I closed my eyes. The world sank into darkness. But in the darkness, there were six silver light points, like stars, distributed in different directions.
"Six." I said, "One behind my head, two inside the vest lining, one under my shoe, and two... in your eyes."
She froze.
"In my eyes?"
"Right." I opened my eyes, pointing at her pupils, "Your spatial marks are hidden in visual focus points. When you look at me, the mark is already placed."
She fell silent for a rare few seconds, then retrieved the dart: "Good. Seems you do have talent."
"Talent?"
"An adaptoid's talent is seeing what others can't." She turned to leave, "Tomorrow's mission, don't disappoint me. B-07 Squad doesn't keep idlers, nor corpses."
The training room door closed, leaving only me and the weighted vest.
I sat down, pulled out the pencil, and drew a circle on the floor. Inside the circle, I wrote:
[Lin Jin, synchronization rate 11.5%, still alive, math homework finished.]
The letters were silvery-white, glowing faintly.
I stared at them for a long time until they slowly faded, as if never existing.
Outside the window, the Rift Zone Administration's silver building flickered in the night like an artificial star. Further away, the city glittered with lights—those other seniors were still grinding practice questions for Gaokao 87 days away.
Meanwhile, I'd signed an indenture, had 11.5% synchronization, and tomorrow I had to "observe" inside a Rift Zone without rewriting any rules.

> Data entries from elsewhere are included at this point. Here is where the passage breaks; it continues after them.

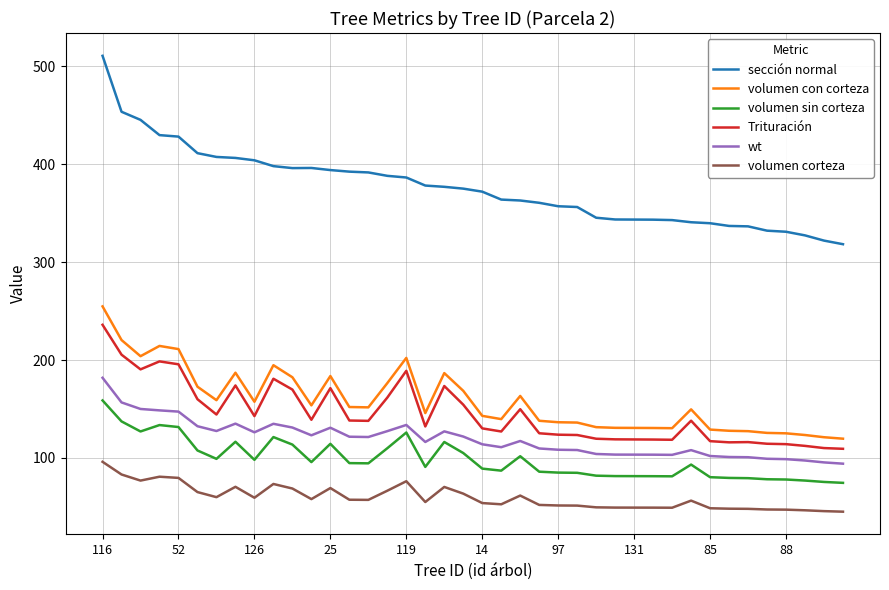

Which series has the largest total across all categories?

sección normal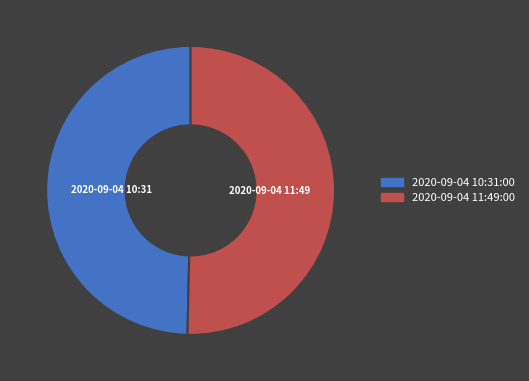

Approximately how many times larger is the value at 2020-09-04 10:31:00 compared to 2020-09-04 11:49:00?

1.0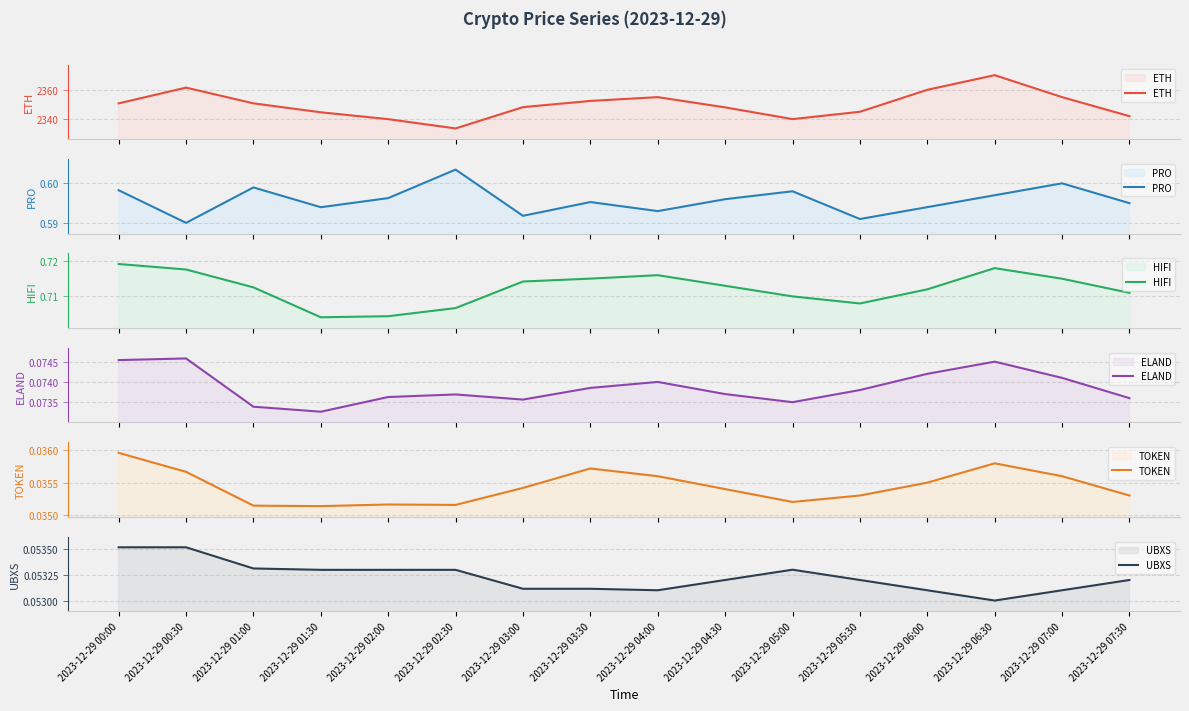

True or false: ETH and UBXS cross at least once.

False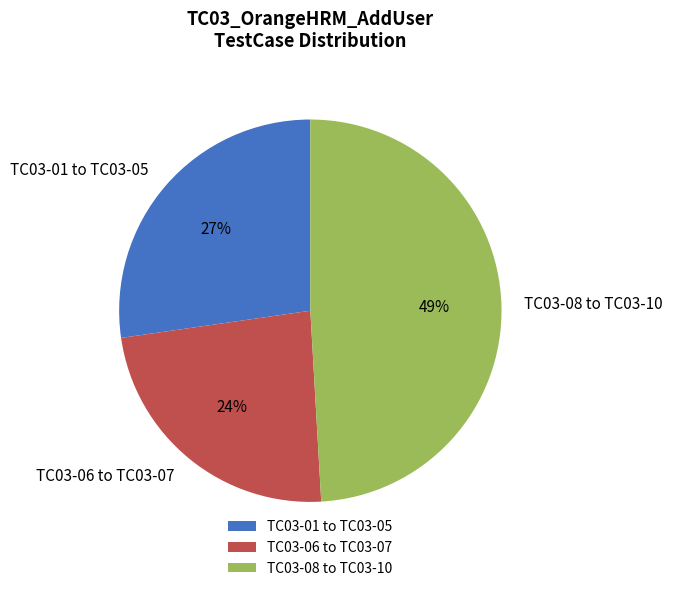

To the nearest percent, what portion does TC03-01 to TC03-05 represent?

27%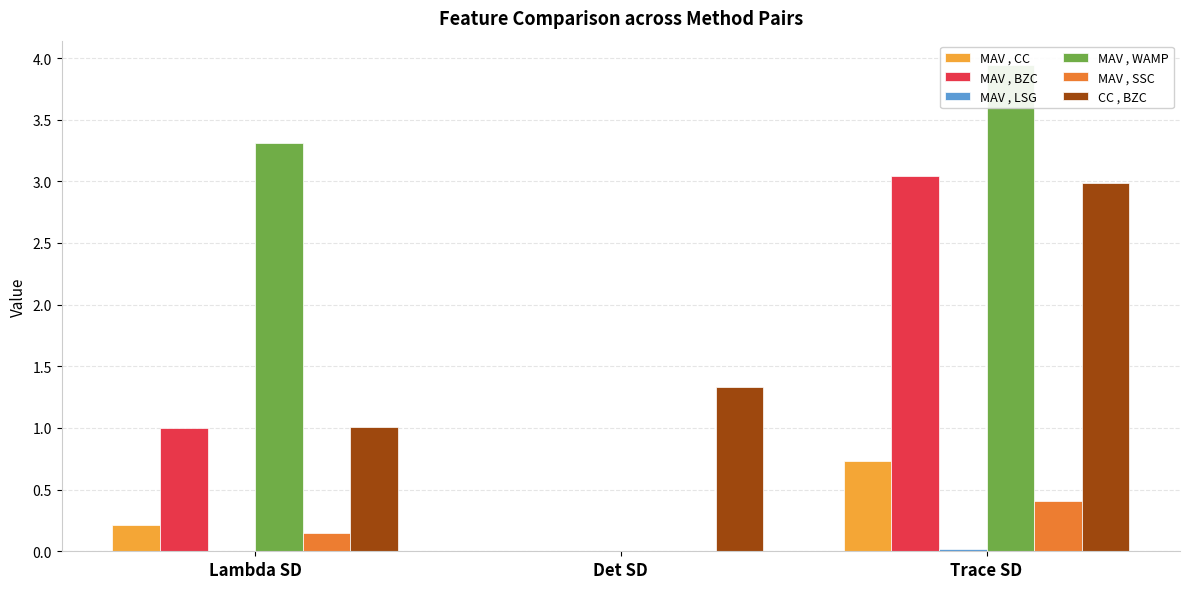

At which category does the chart reach its minimum across all series?

Det SD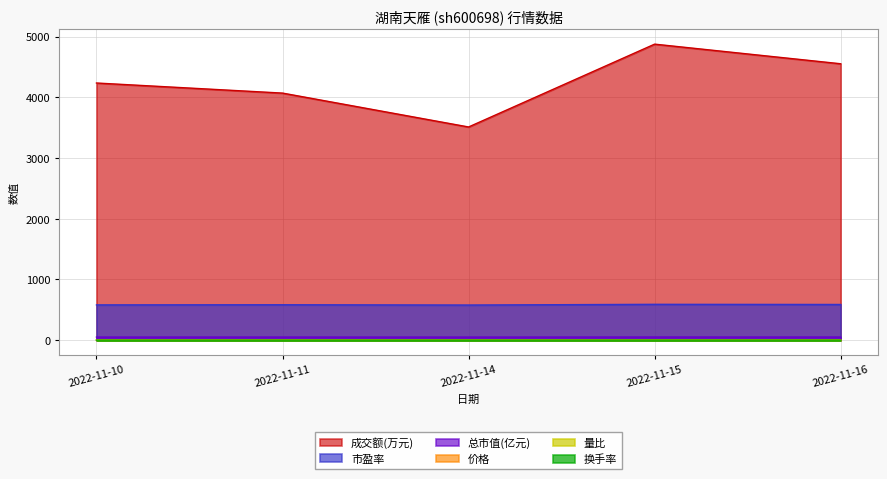

Which has a higher value, 2022-11-10 or 2022-11-15?

2022-11-15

Plus, the cracks on that HB pencil had already spread to its tip.
I lay down, letting ten kilograms of weight press on me like a coffin arriving early.
But at least for now, I could still breathe, still think, still remember Teacher Zhang's face of utter disappointment.
And when Shen Xingyao said "you'll die," the cold sensation of that dart hovering three centimeters behind my head.
That cold was real—real enough to convince me I was still alive.